KUTIPAN PILIHAN ::
▬▬▬

BEM KM UGM Tidak Akan Hadiri Pertemuan dengan Presiden di Istana, Ini Alasannya
“Kami menyesali karena undangan ini hanya untuk mahasiswa, tanpa melibatkan perwakilan elemen yang lain,” katanya.
BEM KM UGM juga merasa kecewa dengan tindakan kekerasan yang dilakukan aparat keamanan. Mereka seharusnya bisa menangani aksi demonstrasi sebagai bagian dari aspirasi publik dengan cara-cara persuasif, humanis dan tidak represif.
“Kondisi saat ini mengharuskan Presiden untuk mengambil peran dalam mengusut, menindak dan memberikan sanksi kepada aparat yang melakukan tindak kekerasan,” katanya.
Saat ini, mahasiswa juga sedang berduka atas jatuhnya korban dalam aksi ini. Tidak hanya yang terluka, namun ada yang sampai meninggal dunia. “Kami memandang menghadiri undangan di Istana di tengah kondisi seperti ini merupakan sikap yang kurang etis,” katanya.
BEM KM UGM juga kecewa dengan langkan penangkapan aktivis dan penahanan peserta aksi. Bahkan, Kementerian Riset, Teknologi dan pendidikan Tinggi (Kemenristekdikti) meminta rektor untuk menertibkan mahasiswanya yang berdemonstrasi.
Atiatul mengatakan, pada 2015, BEM juga pernah diundang untuk berdialog di Istana. Saat itu dilakukan pertemuan secara tertutup sehingga sikap BEM menjadi terpecah. “Belajar dari pengalaman itu, kami tidak mau menjadi alat legitimasi penguasa yang dapat melupakan substansi terkait tuntutan aksi,” katanya.
Selain itu, BEM KM UGM tidak mengharapkan ada pertemuan dengan Presiden di Istana. Saat ini, yang dibutuhkan sikap tegas Presiden terhadap tuntutan mahasiswa.

▬▬▬

SOAL LATIHAN ::
**1.** Bagaimana paragraf dalam kutipan tentang BEM KM UGM yang diawali "Saat ini, mahasiswa juga sedang berduka" dapat ditulis lebih ringkas tanpa menghilangkan fakta pokoknya?
**2.** Ubahlah bagian kutipan tentang BEM KM UGM yang dibuka dengan kata-kata "BEM KM UGM juga merasa" dan ditutup dengan "dan tidak represif." dengan mengganti "humanis" menjadi "manusiawi".
Data di bawah ini diambil dari sumber yang berbeda.

DATA TERSEDIA ::
▬▬▬

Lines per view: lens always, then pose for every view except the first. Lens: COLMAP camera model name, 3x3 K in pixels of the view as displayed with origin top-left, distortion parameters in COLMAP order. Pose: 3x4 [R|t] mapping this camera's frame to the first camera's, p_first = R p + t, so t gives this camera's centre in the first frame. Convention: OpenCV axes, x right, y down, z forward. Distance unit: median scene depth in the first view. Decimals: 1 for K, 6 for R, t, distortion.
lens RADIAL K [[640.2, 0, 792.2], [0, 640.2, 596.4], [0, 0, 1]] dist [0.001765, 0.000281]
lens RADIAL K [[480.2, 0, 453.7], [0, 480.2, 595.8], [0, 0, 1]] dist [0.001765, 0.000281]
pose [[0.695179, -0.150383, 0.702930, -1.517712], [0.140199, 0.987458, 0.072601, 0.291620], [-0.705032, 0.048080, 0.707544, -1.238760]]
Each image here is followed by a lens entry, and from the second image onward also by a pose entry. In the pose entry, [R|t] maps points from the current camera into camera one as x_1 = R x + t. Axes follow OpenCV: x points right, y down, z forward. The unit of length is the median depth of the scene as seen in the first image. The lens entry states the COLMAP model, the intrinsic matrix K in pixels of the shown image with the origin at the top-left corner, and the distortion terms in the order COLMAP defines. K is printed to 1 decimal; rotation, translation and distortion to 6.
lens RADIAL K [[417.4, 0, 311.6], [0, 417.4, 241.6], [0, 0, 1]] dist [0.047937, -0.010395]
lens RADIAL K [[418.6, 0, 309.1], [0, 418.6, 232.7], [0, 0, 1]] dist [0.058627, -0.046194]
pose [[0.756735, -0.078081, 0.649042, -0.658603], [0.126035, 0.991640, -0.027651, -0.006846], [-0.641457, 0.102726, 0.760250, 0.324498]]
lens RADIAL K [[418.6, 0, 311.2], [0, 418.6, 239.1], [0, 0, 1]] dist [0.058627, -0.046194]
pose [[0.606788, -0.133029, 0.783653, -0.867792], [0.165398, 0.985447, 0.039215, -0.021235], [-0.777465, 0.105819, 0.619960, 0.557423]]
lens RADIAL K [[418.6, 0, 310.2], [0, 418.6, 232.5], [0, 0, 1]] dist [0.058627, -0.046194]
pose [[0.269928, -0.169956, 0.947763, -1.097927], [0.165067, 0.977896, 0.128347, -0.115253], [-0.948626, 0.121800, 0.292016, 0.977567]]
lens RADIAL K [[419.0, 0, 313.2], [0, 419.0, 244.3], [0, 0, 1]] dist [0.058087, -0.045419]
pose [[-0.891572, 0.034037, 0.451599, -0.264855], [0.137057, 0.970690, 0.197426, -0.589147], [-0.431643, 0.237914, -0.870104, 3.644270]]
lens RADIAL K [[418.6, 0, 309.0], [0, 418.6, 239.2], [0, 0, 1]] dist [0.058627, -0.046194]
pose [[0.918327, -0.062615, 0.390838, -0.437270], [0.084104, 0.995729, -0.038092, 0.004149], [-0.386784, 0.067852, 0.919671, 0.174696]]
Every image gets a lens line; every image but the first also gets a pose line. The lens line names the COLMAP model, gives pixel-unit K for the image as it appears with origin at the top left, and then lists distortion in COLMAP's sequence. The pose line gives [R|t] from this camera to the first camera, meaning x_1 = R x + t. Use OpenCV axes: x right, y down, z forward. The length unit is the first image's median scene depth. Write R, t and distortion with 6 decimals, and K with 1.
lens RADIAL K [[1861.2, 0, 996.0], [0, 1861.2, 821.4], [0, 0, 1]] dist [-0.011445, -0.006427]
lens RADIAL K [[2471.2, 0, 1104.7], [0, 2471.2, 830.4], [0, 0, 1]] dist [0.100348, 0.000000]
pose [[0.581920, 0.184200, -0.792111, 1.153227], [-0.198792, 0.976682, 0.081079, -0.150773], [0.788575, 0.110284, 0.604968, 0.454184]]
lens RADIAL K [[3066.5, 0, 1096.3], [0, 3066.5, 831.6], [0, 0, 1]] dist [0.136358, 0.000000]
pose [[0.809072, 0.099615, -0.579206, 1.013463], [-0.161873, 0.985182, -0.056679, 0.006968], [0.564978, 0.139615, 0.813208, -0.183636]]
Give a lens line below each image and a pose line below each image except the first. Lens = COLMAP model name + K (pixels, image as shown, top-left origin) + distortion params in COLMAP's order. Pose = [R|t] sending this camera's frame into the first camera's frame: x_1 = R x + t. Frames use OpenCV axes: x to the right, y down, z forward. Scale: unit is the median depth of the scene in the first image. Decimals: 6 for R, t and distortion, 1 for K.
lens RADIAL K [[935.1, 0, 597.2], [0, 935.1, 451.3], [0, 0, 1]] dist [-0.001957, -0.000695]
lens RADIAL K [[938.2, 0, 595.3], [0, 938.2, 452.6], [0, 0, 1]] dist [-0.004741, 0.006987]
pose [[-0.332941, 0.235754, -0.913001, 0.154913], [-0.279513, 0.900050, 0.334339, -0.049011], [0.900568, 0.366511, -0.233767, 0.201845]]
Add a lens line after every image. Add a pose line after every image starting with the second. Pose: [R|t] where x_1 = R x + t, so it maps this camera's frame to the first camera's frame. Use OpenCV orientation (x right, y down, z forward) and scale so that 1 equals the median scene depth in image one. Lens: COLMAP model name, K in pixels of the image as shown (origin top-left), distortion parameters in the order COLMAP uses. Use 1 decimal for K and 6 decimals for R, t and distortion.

▬▬▬

KUNCI JAWABAN ::
**1.** Mahasiswa berduka atas korban aksi, baik yang terluka maupun yang meninggal dunia, sehingga mereka menilai menghadiri undangan di Istana dalam kondisi seperti ini kurang etis.

**2.**
BEM KM UGM juga merasa kecewa dengan tindakan kekerasan yang dilakukan aparat keamanan. Mereka seharusnya bisa menangani aksi demonstrasi sebagai bagian dari aspirasi publik dengan cara-cara persuasif, manusiawi dan tidak represif.